The use of sex hormones as oral contraceptives or hormonal replacement therapy (HRT), especially those comprising estrogen, is established to be associated with an elevated risk of thrombosis. In addition, estrogen is known to contribute to tumor growth and induction of intracellular signaling mainly occurs via the estrogen receptor. The effects of hormones on tumor growth are not restricted to tumors developing in reproductive organs only. Estrogen has also been found to enhance tumor cell proliferation and angiogenesis in non-hormonal dependent tumors, such as lymphoma, meduloblastoma and germ-cell tumor.

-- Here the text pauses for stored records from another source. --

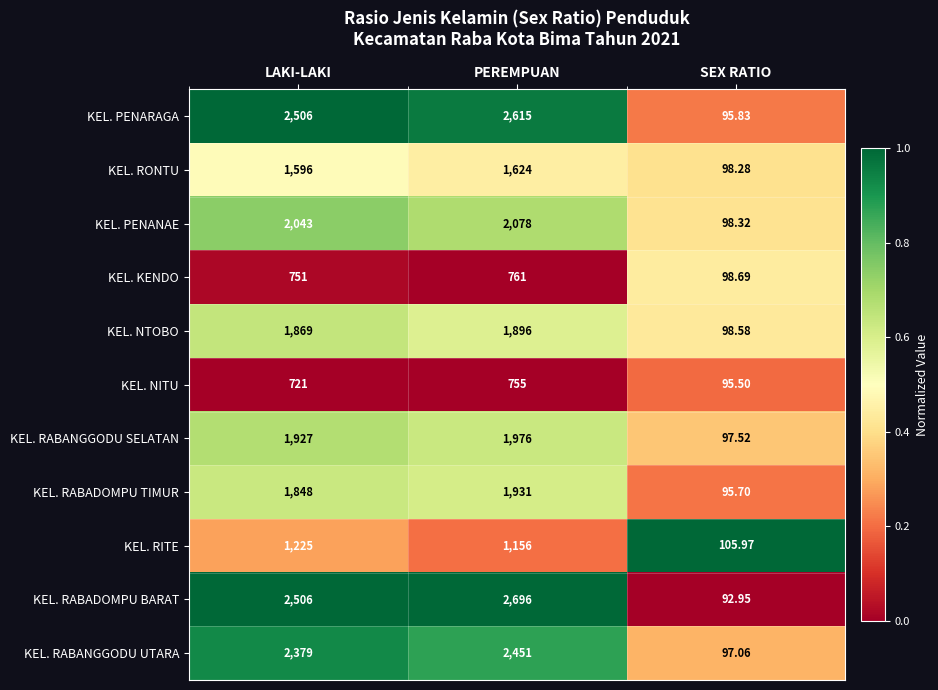

At which category is the sum across all series the highest?

PEREMPUAN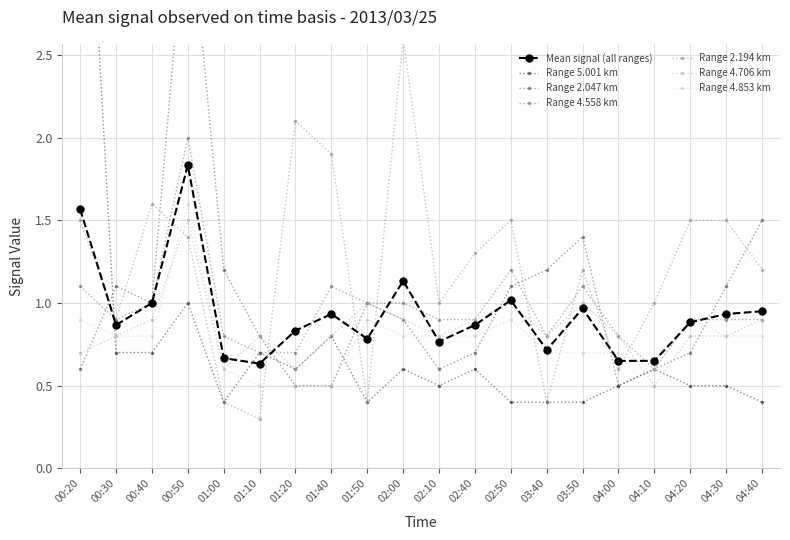

Which series has the widest spread of values?

5.001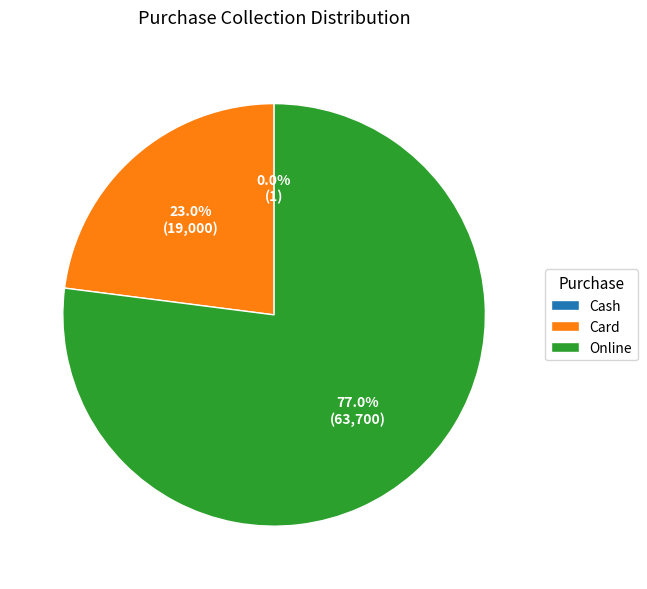

What is the majority slice?

Online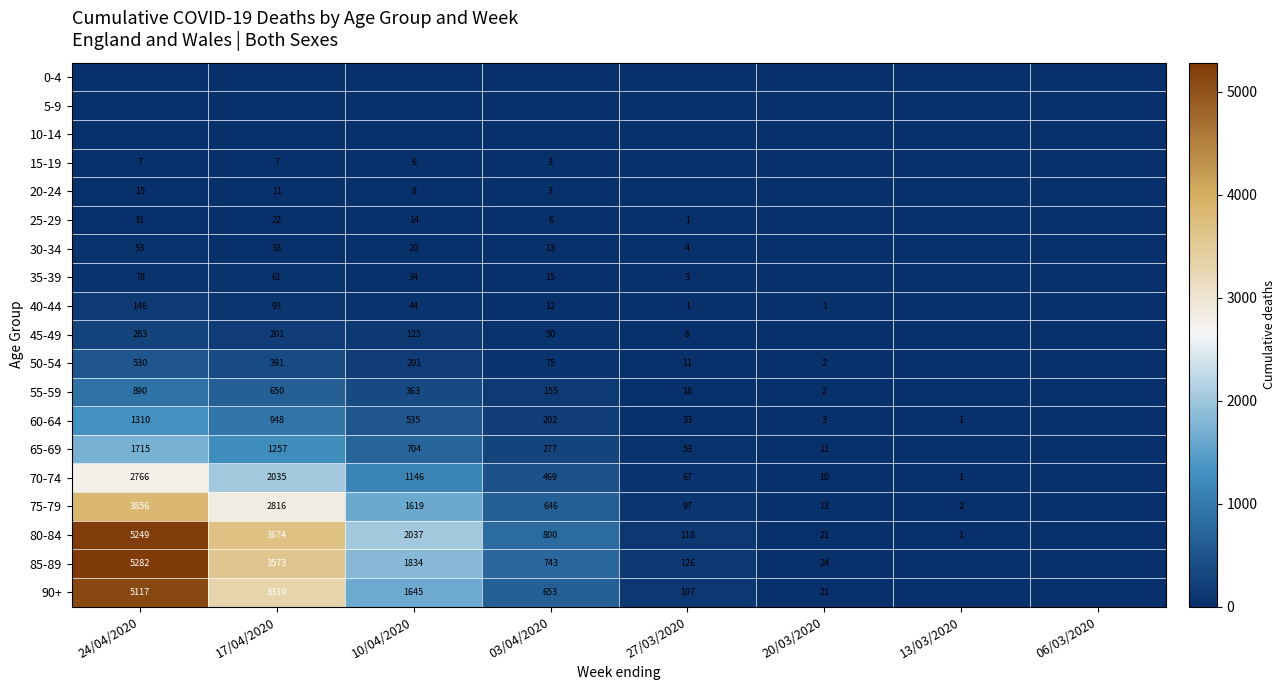

What is the difference between the 60-64 values at 27/03/2020 and 20/03/2020?

30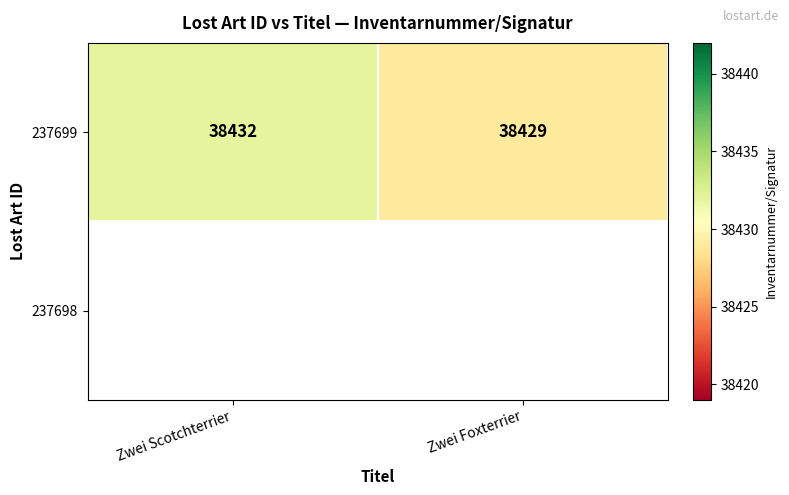

How many 237699 values are between 38429 and 38432?

2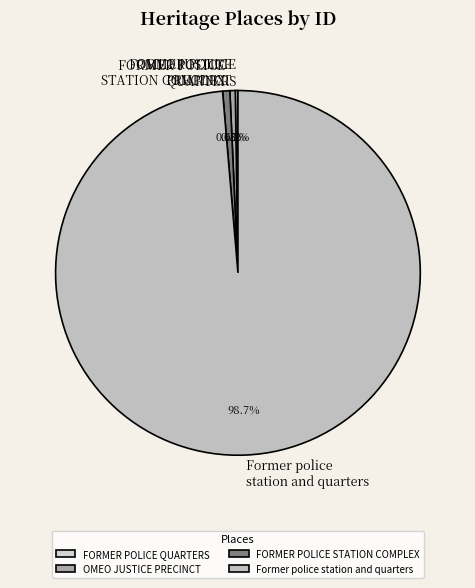

Is Former police station and quarters the majority of the pie?

Yes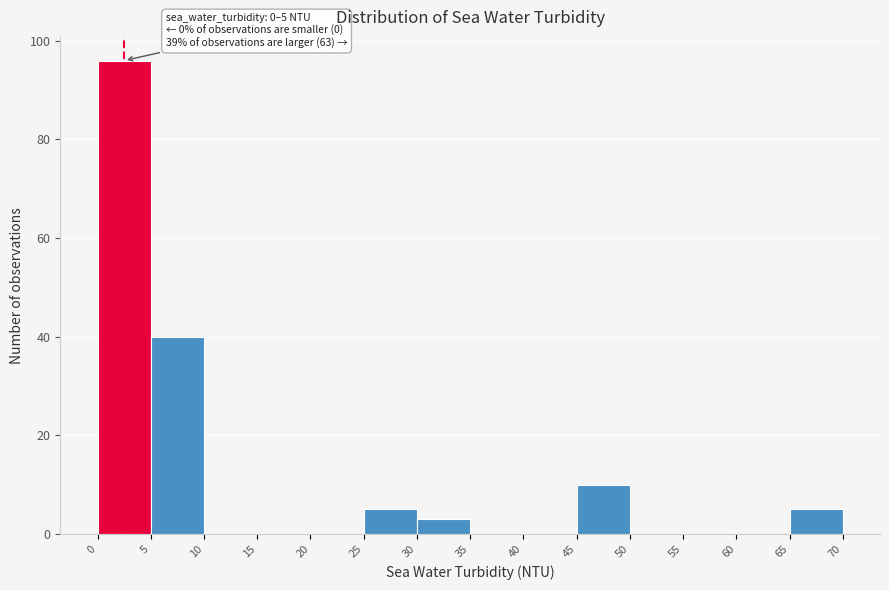

Over which range of the x-axis is the bar tallest?

0 to 5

Along the same lines, , large observational studies have reported that estrogen-progestin therapy appears to increase the risk of breast cancer, ovarian cancer and endometrial cancer.
Breast and cervix cancers account for about 50% of pregnancy-related malignancies, followed by lymphoma and leukemia. The diagnosis of cancer during pregnancy poses a major burden on the woman and her family. With an estimated prevalence of one per thousand pregnancies, cancer is considered to be the second leading cause of maternal mortality after pregnancy-associated vascular complications. The hypercoagulability state in pregnant women with cancer may lead to placental thrombosis, fetal growth restriction or loss, and venous thromboembolism (VTE).
The mechanism of cancer and thrombosis
Heparanase protein, which is known to be involved in angiogenesis and metastasis, has been shown to affect the hemostatic system. It forms a complex with tissue factor (TF) and enhances the generation of activated factor X (FXa), thus contributing to activation of the coagulation system. Estrogen has been demonstrated to upregulate the expression of heparanase, resulting in increased tumor growth along with intensified activation of the hemostatic system. Hence, heparanase may affect tumor growth and augment the risk of thrombosis. Elevated heparanase levels and procoagulant activity have been observed in women using oral contraceptives, women at the end of pregnancy, in placentas obtained in early pregnancy losses and in patients with lung cancer. An assay measuring heparanase procoagulant activity could potentially evaluate the combined effect of cancer and estrogen on increased risk of thrombosis.
Cancer involving reproductive organs has a significant psychological bearing on the woman’s self-image, given an inevitable impact on the life of her children and family, a potential effect on the ability to carry more children and the associated concern about her own future. In addition, blocking the hormonal effect leading to cessation of the menstrual cycle may result in mood disturbances and accelerated osteoporosis. Specific risk scoring systems and guidelines aiming to prevent thrombosis related to the use of drugs interfering with the hormonal cycle should be developed to ameliorate the above conditions.